Cannot mount shared folders

Reported by: Jason Owned by:
Component: shared folders Version: VirtualBox 2.1.4
Keywords: Cc:
Guest type: Linux Host type: Windows

Description

This would appears to be a simple documentation fix (either the explanation needs fleshed out for new users, or the command simply needs changed).

The documentation states:

In a Linux guest, use the following command:
mount -t vboxsf [-o OPTIONS] sharename mountpoint

This does not work, you will get the following error

Only root can mount shared folders from the host.
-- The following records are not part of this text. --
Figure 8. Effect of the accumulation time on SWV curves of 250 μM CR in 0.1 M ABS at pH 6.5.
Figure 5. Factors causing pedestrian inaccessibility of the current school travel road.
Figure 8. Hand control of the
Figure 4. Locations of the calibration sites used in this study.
Users need to be informed that they must be root (or have relevant admin rights) to do a mount. This simply means using "sudo" or "su" depending on your distro. When this is fixed, the command will still fail, but with a new error:

/sbin/mount.vboxsf: mounting failed with the error: Protocol error

To fix this, it seems you need to run a different command.
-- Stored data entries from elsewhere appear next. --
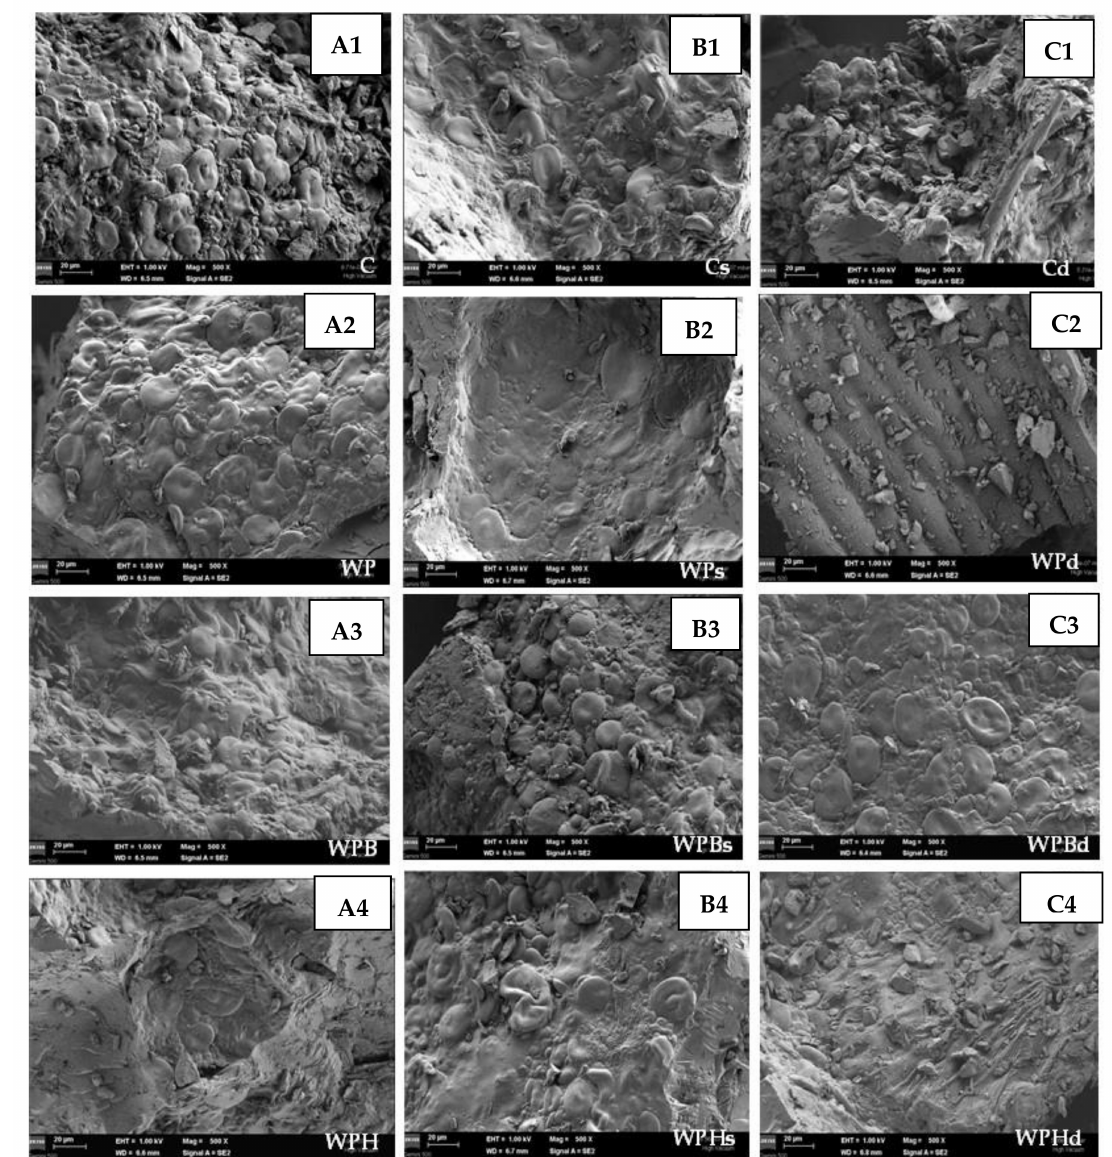
Figure 5. Microstructure of bread crumb samples. ( A1 – A4 ) samples obtained through direct bread making process; ( B1 – B4 ) samples obtained through indirect bread making process (sponge and dough); ( C1 – C4 ) samples obtained through indirect bread making process with dried sourdough. C- control from whole wheat flour; WP-whole wheat flour + 2% pea concentrate; WPB-whole wheat flour + 1% pea concentrate + 2% sea buckthorn ingredient; WPH-whole wheat flour + 1% pea concentrate + 2% hemp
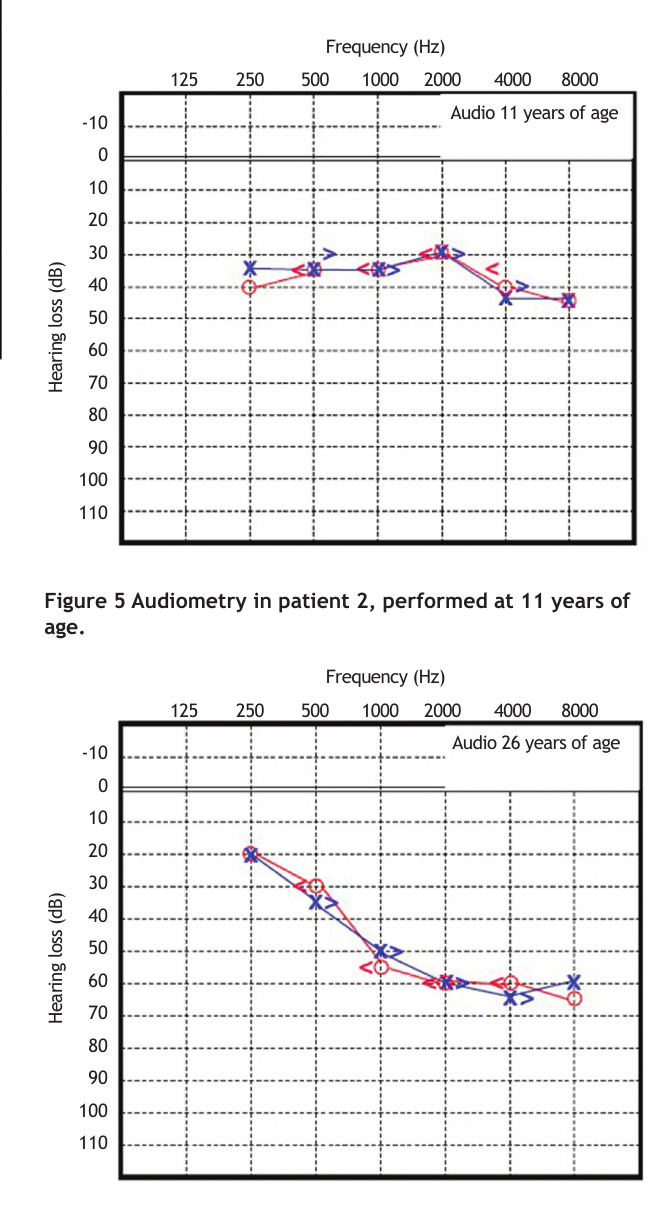
Figure 6 Audiometry in patient 2, performed at 26 years of age.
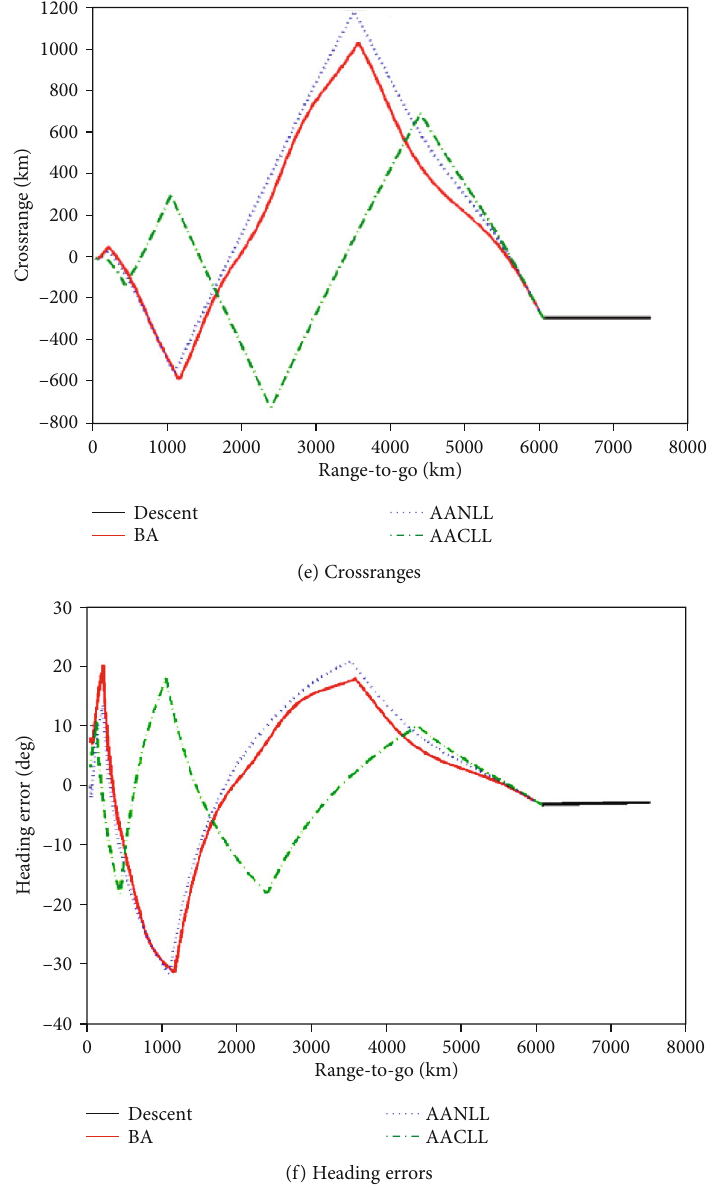
Figure 2: Trajectory comparison of the three cases for mission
mount.vboxsf [-o OPTIONS] sharename mountpoint

This works.

I am not very familiar with Linux, so I am afraid I do not have the required knowledge to fully detail why this different command works, or how it may need to be issued on a different distribution (I used Ubuntu 8.10).

Change History (2)

comment:1 by lantonov, 15 years ago

I agree that the mount command needs to be run as sudo. I also ran into the "protocol error" message and it has two causes:

  1. the mountpoint folder cannot have the same name as the sharename
  2. the sharename has to be actually available (i.e. shared)

With those two conditions satisfied, the original mount command (sudo mount -t vboxsf sharename mountpoint) works fine. I am using VirtualBox 2.2.0 on Windows. It seems to me that this can entirely be described as user error (mien in this case :).

comment:2 by Frank Mehnert, 14 years ago

Resolution: worksforme
Status: newclosed

As of VBox 3.1.8 this becomes a bit easier. Just create /etc/fstab entries in your guest and the directories will be mounted during boot.